Still, lawyers representing abortion opponents hope to use the pattern to assert that many Americans do not regard Roe as truly settled, despite its nearly half-century status.
“Our society is moving away from acceptance and reliance on abortion,” said Kevin Theriot, a lawyer with the Arizona-based Alliance Defending Freedom, which has been active in anti-abortion litigation nationwide. Referring to cases that may become “building blocks” for a direct attack on Roe, Theriot said, “All that we need is for the court to say things have changed.”
Yet, according to Elizabeth Nash of the Guttmacher Institute, as five states passed laws against abortion, four legislatures have adopted measures since 2017 shoring up abortion rights. The Guttmacher Institute, which was founded in 1968 and supports reproductive rights, tracks state abortion-related legislation.
While states rush in, the justices go slow
Roe v. Wade and the Casey case affirming it prohibit government from burdening a woman’s choice before viability, which may occur at about 24 weeks of pregnancy. (A full-term pregnancy lasts about 40 weeks.) The justices reinforced the Casey decision in a 2016 case from Texas. The crucial fifth vote was cast by now-retired Kennedy.
As the justices then invalidated a Texas mandate that doctors be affiliated with a nearby hospital through so-called admitting privileges, the court said the regulation provides few, if any, health benefits for women and erects “a substantial obstacle” to women who want abortions, leading to an “undue burden” on their constitutional right.
Since Kavanaugh’s arrival, the high court has so far avoided the abortion controversy. Appeals from Indiana and Alabama officials of state regulations invalidated in lower courts have been scheduled for action by the justices for months. But no public orders have been issued. The justices were scheduled on Thursday again to consider the Indiana law, and they could announce the fate of that case later this month.
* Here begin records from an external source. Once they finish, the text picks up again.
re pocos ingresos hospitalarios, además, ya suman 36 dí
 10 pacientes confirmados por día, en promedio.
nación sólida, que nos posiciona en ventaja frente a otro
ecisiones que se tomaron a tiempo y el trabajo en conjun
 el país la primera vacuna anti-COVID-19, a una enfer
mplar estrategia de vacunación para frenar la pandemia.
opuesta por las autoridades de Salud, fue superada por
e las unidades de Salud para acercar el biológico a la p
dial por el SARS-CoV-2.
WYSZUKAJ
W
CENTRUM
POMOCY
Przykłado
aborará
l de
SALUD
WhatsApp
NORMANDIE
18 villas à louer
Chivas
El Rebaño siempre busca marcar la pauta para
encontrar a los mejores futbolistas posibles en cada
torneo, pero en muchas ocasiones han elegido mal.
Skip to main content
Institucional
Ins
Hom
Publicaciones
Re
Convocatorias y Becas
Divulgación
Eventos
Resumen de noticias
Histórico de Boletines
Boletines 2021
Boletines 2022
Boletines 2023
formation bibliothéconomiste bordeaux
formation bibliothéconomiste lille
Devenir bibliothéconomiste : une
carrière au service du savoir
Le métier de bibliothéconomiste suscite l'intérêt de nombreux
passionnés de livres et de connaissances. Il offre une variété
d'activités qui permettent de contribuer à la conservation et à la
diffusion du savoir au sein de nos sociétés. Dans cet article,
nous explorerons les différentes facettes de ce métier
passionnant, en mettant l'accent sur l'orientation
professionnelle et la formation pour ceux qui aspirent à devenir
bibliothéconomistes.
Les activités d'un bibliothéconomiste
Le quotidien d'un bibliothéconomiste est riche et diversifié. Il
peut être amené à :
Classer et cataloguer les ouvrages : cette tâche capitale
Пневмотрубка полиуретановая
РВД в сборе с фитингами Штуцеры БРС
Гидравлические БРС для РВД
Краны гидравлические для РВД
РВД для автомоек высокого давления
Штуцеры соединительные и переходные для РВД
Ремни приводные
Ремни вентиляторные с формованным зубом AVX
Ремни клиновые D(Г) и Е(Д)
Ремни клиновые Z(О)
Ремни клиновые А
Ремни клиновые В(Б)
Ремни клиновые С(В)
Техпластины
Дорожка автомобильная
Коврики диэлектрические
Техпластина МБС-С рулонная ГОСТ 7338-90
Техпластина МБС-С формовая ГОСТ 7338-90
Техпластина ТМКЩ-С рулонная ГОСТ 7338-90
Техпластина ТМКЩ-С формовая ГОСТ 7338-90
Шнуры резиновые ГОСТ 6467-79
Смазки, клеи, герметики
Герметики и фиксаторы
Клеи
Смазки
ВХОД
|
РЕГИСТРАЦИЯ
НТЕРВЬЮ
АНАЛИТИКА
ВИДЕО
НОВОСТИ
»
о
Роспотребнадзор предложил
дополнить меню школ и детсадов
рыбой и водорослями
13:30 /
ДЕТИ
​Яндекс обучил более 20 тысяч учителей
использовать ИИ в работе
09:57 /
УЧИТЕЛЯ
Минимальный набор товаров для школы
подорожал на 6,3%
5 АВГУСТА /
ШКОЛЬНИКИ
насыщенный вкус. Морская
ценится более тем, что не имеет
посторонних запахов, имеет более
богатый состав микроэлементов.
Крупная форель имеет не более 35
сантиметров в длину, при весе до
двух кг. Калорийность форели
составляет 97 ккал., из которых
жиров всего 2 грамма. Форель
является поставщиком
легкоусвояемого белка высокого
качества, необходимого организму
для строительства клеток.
Louisiana physician admitting privileges law
The Louisiana law, enacted in 2014 and similar to the Texas measure, would require physicians who perform abortions to have admitting privileges at a hospital within 30 miles of where the abortion would be performed.
A US district court judge declared the Louisiana regulation unconstitutional, saying it would reduce the number of physicians available to perform abortions and close clinics, lead to longer waiting times and new health risks. The US Court of Appeals for the 5th Circuit reversed, rejecting principles from the Whole Woman’s Health decision.
Tu and other lawyers representing June Medical Services have asked the justices to summarily reverse that 5th Circuit ruling, arguing that it flatly conflicts with the 2016 decision.
Heartened by that Roberts’ action, Tu in an April petition cited another move by Roberts in which the chief justice shifted his position when it appeared a lower court was flouting an earlier Supreme Court opinion.
Louisiana state officials have yet to file their brief urging the justices to intervene, but in their earlier argument urging the justices not to block the law from taking effect, state lawyers tried to distinguish their case from the Texas dispute. They asserted the 5th Circuit ruling was “fact-bound, well supported by the evidence, and faithful to this Court’s abortion cases, including Whole Woman’s Health v. Hellerstedt.”
This story has been updated with Justice Breyer’s dissent from Monday.